(Provided entries Opens)

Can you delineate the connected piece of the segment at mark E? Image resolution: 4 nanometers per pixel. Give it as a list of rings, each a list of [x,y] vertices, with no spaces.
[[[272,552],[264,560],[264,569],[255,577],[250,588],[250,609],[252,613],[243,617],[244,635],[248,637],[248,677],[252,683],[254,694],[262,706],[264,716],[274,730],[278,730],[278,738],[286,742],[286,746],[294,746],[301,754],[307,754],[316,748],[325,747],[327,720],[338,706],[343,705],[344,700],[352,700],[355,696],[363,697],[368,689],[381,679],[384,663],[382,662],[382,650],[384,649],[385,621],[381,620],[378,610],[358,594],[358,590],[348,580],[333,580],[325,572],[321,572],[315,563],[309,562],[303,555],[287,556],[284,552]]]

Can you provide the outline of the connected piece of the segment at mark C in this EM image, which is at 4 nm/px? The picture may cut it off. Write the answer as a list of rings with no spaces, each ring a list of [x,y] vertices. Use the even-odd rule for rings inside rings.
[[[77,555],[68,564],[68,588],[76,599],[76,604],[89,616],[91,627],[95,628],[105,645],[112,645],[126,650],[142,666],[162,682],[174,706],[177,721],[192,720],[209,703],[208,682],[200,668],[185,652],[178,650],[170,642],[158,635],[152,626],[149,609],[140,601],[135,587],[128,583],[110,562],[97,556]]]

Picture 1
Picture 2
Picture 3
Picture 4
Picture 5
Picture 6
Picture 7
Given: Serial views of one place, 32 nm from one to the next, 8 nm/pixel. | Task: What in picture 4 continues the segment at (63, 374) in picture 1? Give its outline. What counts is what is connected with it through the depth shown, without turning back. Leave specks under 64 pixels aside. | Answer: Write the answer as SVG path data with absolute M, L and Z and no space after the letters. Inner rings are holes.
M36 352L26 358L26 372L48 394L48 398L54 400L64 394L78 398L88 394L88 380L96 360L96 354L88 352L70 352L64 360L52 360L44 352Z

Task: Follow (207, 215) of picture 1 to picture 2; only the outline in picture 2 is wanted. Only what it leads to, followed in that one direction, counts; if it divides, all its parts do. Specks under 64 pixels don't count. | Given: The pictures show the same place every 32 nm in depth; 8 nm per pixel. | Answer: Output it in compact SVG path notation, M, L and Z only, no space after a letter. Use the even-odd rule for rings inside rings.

(Provided entries Closes)

All of the material above should be restated verbatim.

• **Response**
Can you delineate the connected piece of the segment at mark E? Image resolution: 4 nanometers per pixel. Give it as a list of rings, each a list of [x,y] vertices, with no spaces.
[[[272,552],[264,560],[264,569],[255,577],[250,588],[250,609],[252,613],[243,617],[244,635],[248,637],[248,677],[252,683],[254,694],[262,706],[264,716],[274,730],[278,730],[278,738],[286,742],[286,746],[294,746],[301,754],[307,754],[316,748],[325,747],[327,720],[338,706],[343,705],[344,700],[352,700],[355,696],[363,697],[368,689],[381,679],[384,663],[382,662],[382,650],[384,649],[385,621],[381,620],[378,610],[358,594],[358,590],[348,580],[333,580],[325,572],[321,572],[315,563],[309,562],[303,555],[287,556],[284,552]]]

Can you provide the outline of the connected piece of the segment at mark C in this EM image, which is at 4 nm/px? The picture may cut it off. Write the answer as a list of rings with no spaces, each ring a list of [x,y] vertices. Use the even-odd rule for rings inside rings.
[[[77,555],[68,564],[68,588],[76,599],[76,604],[89,616],[91,627],[95,628],[105,645],[112,645],[126,650],[142,666],[162,682],[174,706],[177,721],[192,720],[209,703],[208,682],[200,668],[185,652],[178,650],[170,642],[158,635],[152,626],[149,609],[140,601],[135,587],[128,583],[110,562],[97,556]]]

Picture 1
Picture 2
Picture 3
Picture 4
Picture 5
Picture 6
Picture 7
Given: Serial views of one place, 32 nm from one to the next, 8 nm/pixel. | Task: What in picture 4 continues the segment at (63, 374) in picture 1? Give its outline. What counts is what is connected with it through the depth shown, without turning back. Leave specks under 64 pixels aside. | Answer: Write the answer as SVG path data with absolute M, L and Z and no space after the letters. Inner rings are holes.
M36 352L26 358L26 372L48 394L48 398L54 400L64 394L78 398L88 394L88 380L96 360L96 354L88 352L70 352L64 360L52 360L44 352Z

Task: Follow (207, 215) of picture 1 to picture 2; only the outline in picture 2 is wanted. Only what it leads to, followed in that one direction, counts; if it divides, all its parts do. Specks under 64 pixels don't count. | Given: The pictures show the same place every 32 nm in depth; 8 nm per pixel. | Answer: Output it in compact SVG path notation, M, L and Z only, no space after a letter. Use the even-odd rule for rings inside rings.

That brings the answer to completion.